The Drama Engine is a framework for agentic interaction with language models. It is written in TypeScript to execute in any browser enabling front-end developers to directly work with agents. The Drama Engine is model- and provider-agnostic. We’ve built the Drama Engine for use in our Writers Room. That means it is currently focussed on processing text.
We've built the Drama Engine by fusing our games writing experience with our game development and our Generative AI knowledge to build a system that supports game-like narrative building using Large Language Models.
Core features
- Multi-agent workflows with delegation: The conversation between several agents is orchestrated via a moderator. Agents can delegate more complex tasks to chains of deputies.
- Dynamic prompt assembly: The prompt sent to the back-end is assembled based on context. This context includes data about other chat participants, the task, the state of the agent, the materials necessary to complete the task, and so on. Details below.
- Model- and vendor-agnostic: When run locally, the Drama Engine can use any back-end that supports OpenAI’s API standard. We have tested it with Together AI’s services The framework works with any language model. It supports ChatML and Mistral prompt formats. We are using the framework with Nous Research’s NousResearch/Nous-Hermes-2-Mistral-7B-DPO and Mistral’s mistralai/Mixtral-8x7B-Instruct-v0.1 in production.

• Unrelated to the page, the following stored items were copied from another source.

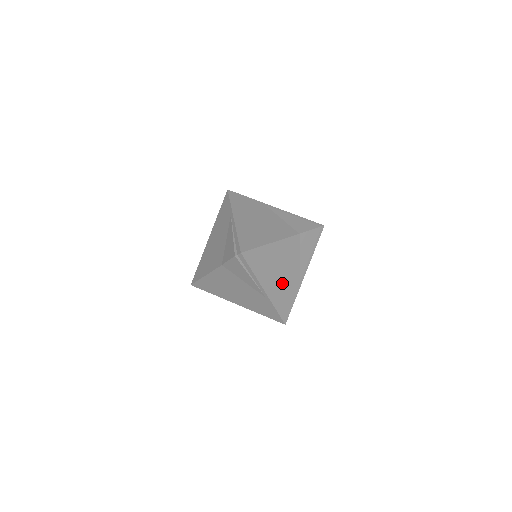
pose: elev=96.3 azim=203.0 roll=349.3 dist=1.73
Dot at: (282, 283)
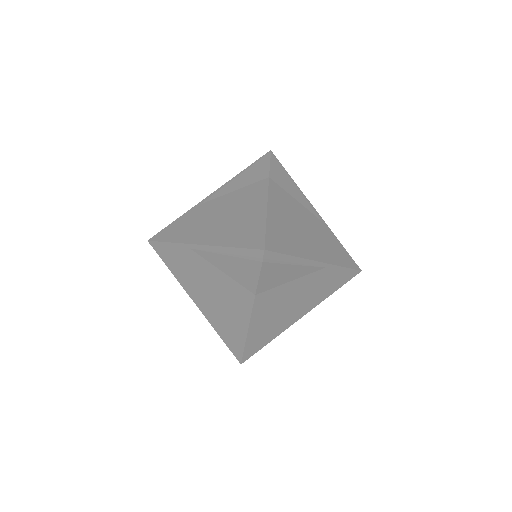
Dot at: (316, 238)
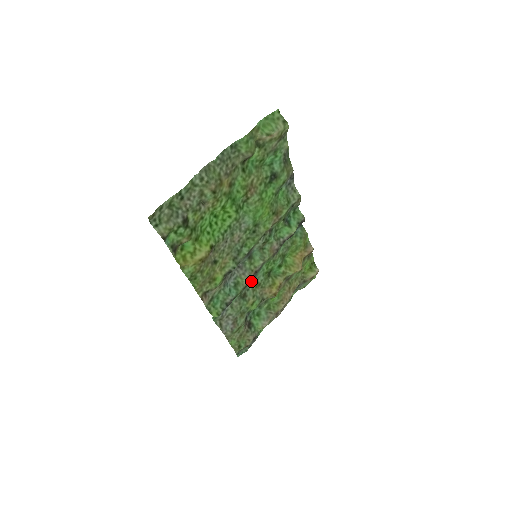
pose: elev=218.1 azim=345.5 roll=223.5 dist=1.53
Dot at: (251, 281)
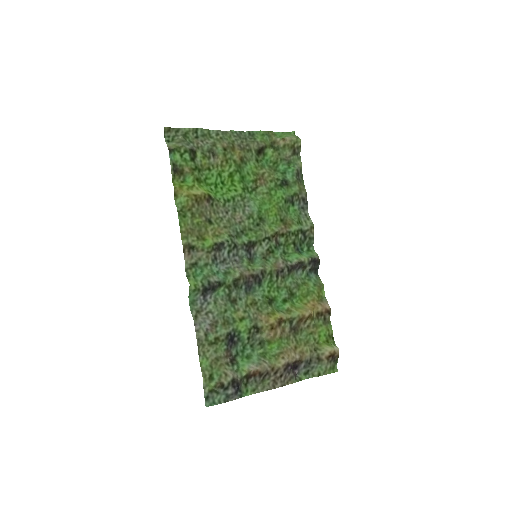
Dot at: (246, 292)
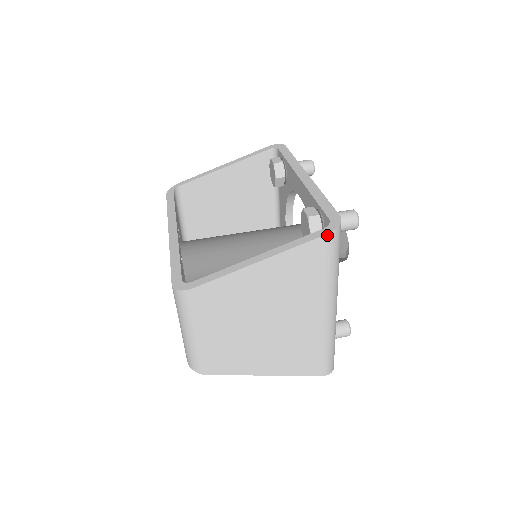
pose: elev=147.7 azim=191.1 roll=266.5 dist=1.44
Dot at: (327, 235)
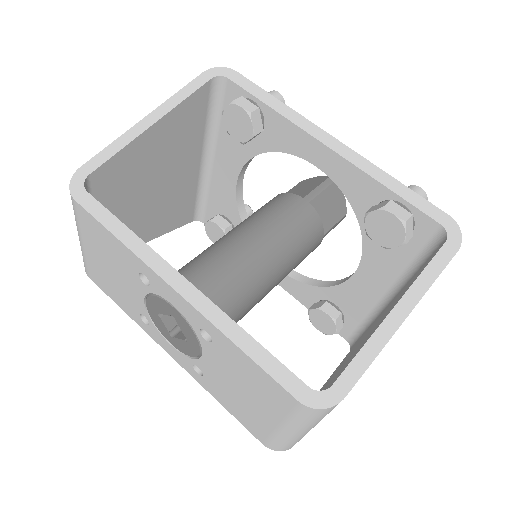
Dot at: (457, 251)
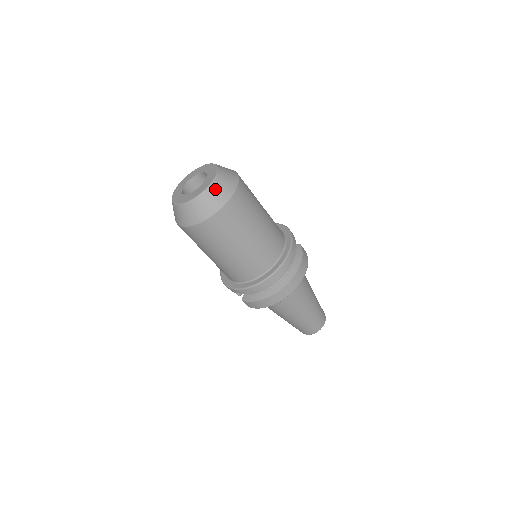
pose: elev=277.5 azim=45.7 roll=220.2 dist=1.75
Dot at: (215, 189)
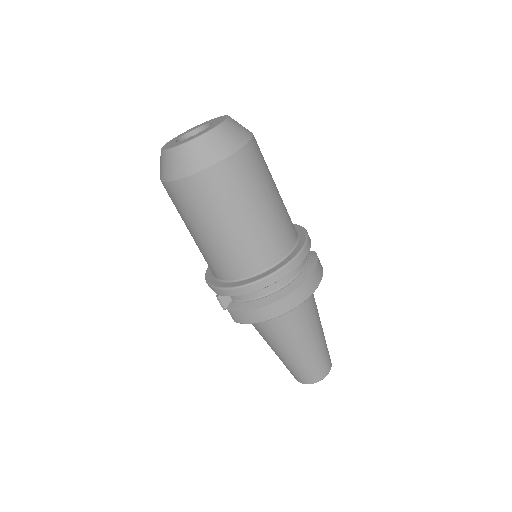
Dot at: (219, 135)
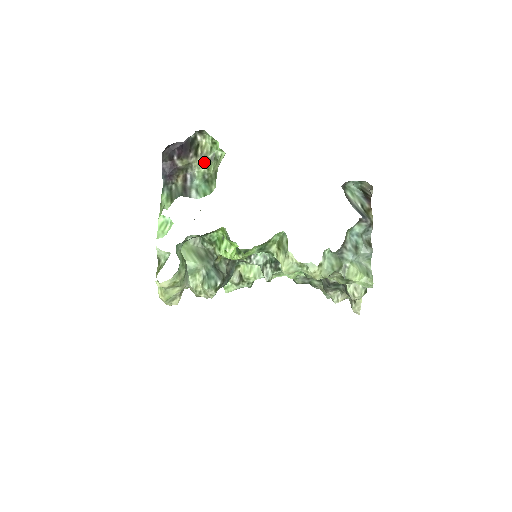
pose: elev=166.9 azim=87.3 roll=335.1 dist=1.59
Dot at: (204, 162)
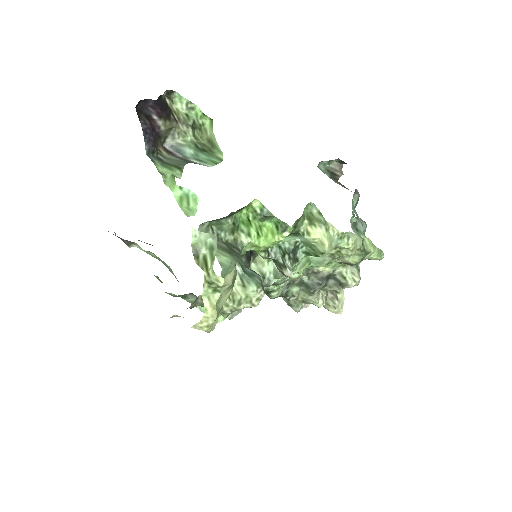
Dot at: (188, 129)
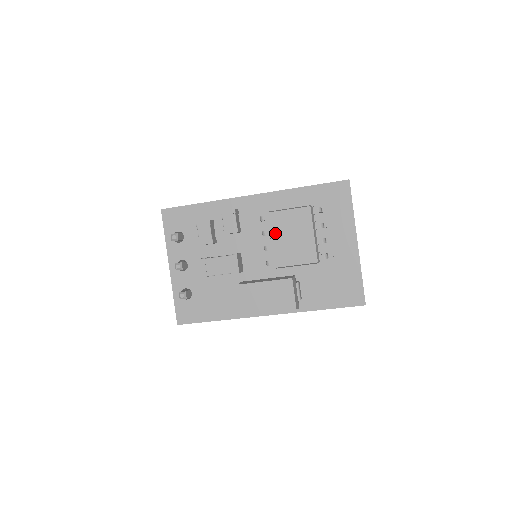
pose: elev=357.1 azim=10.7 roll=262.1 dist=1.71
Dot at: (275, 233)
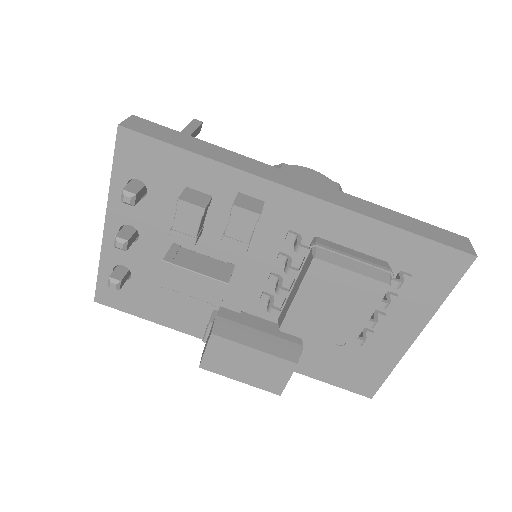
Dot at: (308, 291)
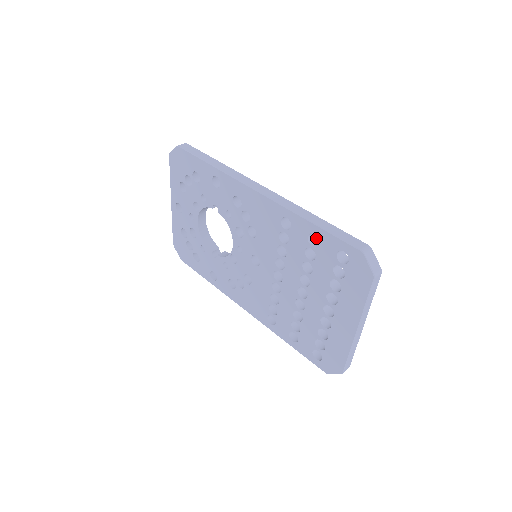
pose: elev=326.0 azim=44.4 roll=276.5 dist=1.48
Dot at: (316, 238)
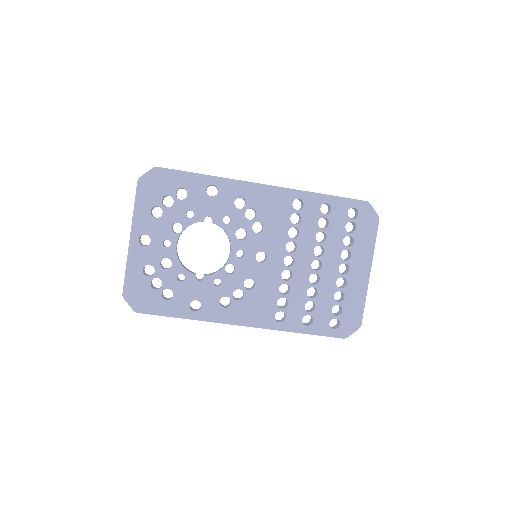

At the heart of the drama engine are different kinds of companions and their orchestration. Some companions are agents that simulate a personality. They can change over time and interact with each other. These companions use deputies to run ad-hoc chains of prompts that allow for a mix of different prompting techniques. A deputy might use a few-shot prompt to an instruction-tuned model while its host companion talks to the user by calling a chat-tuned model. This way, dynamic sequences of prompting (e.g. text summary, but only if the text is too long -> text analysis -> discussion about the analysis) can be configured in a modular way. The resulting system is far more flexible than prompt chains.